Andy Clarke has written a wonderful new book about art direction for the web titled, appropriately enough, Art Direction for the Web.
Art direction is core to my day-to-day work with editorial design and publishing platforms, and something many newsrooms spend a fair share of time and expertise on. But it also applies to digital product work, service design, and a raft of other disciplines that might not seem obvious. Andy does a great job teasing out examples and demonstrating how and where the fundamentals of good art direction apply to them. He also includes case studies and hands-on technical walkthroughs for web designers looking to up their skills.
I spoke with Andy early in his writing process for this book—as did fellow ProPublican Rob Weychert—and took a turn on his podcast talking about some of the work I’ve overseen at ProPublica. I’m delighted to have several of our projects featured in the finished product.

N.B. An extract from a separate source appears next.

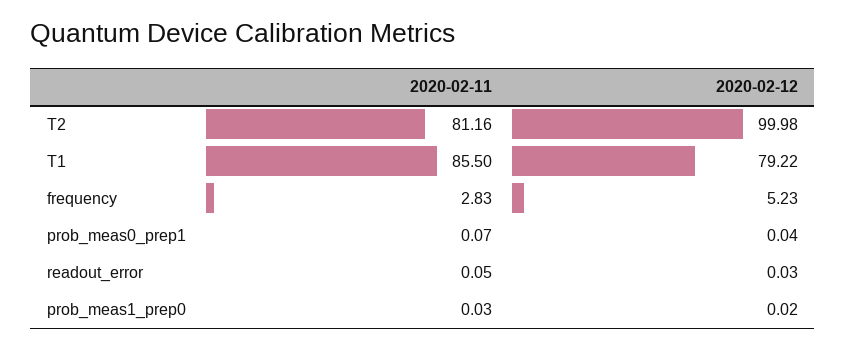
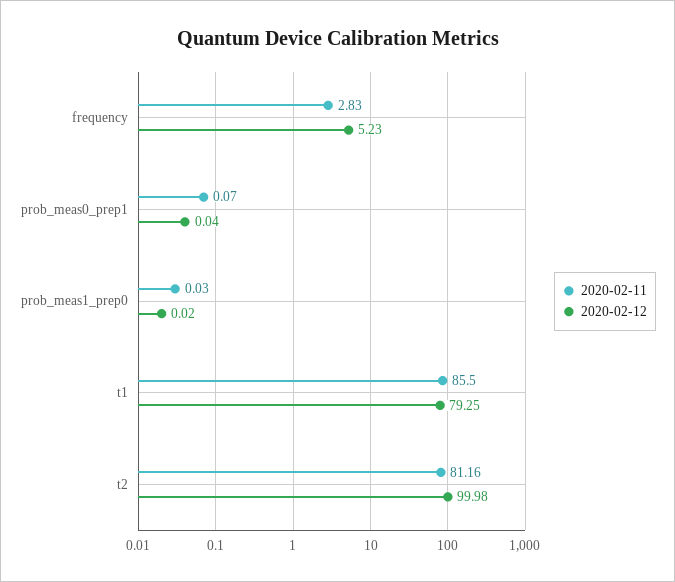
2020-02-12, T1: 79.22 -> 79.25
2020-02-11, readout_error: 0.05 -> none
2020-02-12, readout_error: 0.03 -> none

ProPublica is unique when it comes to art direction. We co-publish many of our biggest stories with other venues, which often means the same piece will appear on more than one website at the same time. But we don’t require everyone use the same presentation. We allow space for partners to tailor things to fit their own larger design and technical considerations. That means it’s not unusual to end up with two or more approaches to the art direction for the same story. Sometimes they’re similar, sometimes they’re really quite different, and I love seeing them all.
The opening example from Andy’s book highlights one of those cases. In 2015, we partnered with the Atlantic for David Epstein’s dramatic story about one of the DEA’s longest-running drug cartel cases. In terms of conveying tone, the story presented something of a challenge.
After talking with David about his reporting, we knew we needed to signal to readers that this was a violent, chaotic story about violent, chaotic events (I believe the term I used was “fucking insane”). But we wanted to do that without immediately throwing photorealistic acts of gore or violence at people. To pull that off we turned to Tim McDonagh, a true talent known for his vivid, phantasmagoric style of illustration. Our intent was—to put it bluntly—to create the kind of opening that would make readers sit up in their chairs and say, “Holy shit.”
This wasn’t just about shock value though. Good art direction, especially the bits readers encounter first, is about making a space so people hear what comes next. It prepares the audience. We wanted the reader to be cued up for the dramatic tale that was about to follow. I’m biased, but I think we pulled it off.
Over at the Atlantic, their team went with a layout that emphasized historical and evidentiary photography. It’s an approach that defers emotional urgency in favor of a newsier documentary feel, and it works great too. Both are valid approaches and in line with what the audiences for either site might expect. More importantly, both are great examples of the places you can take content with meaningful art direction.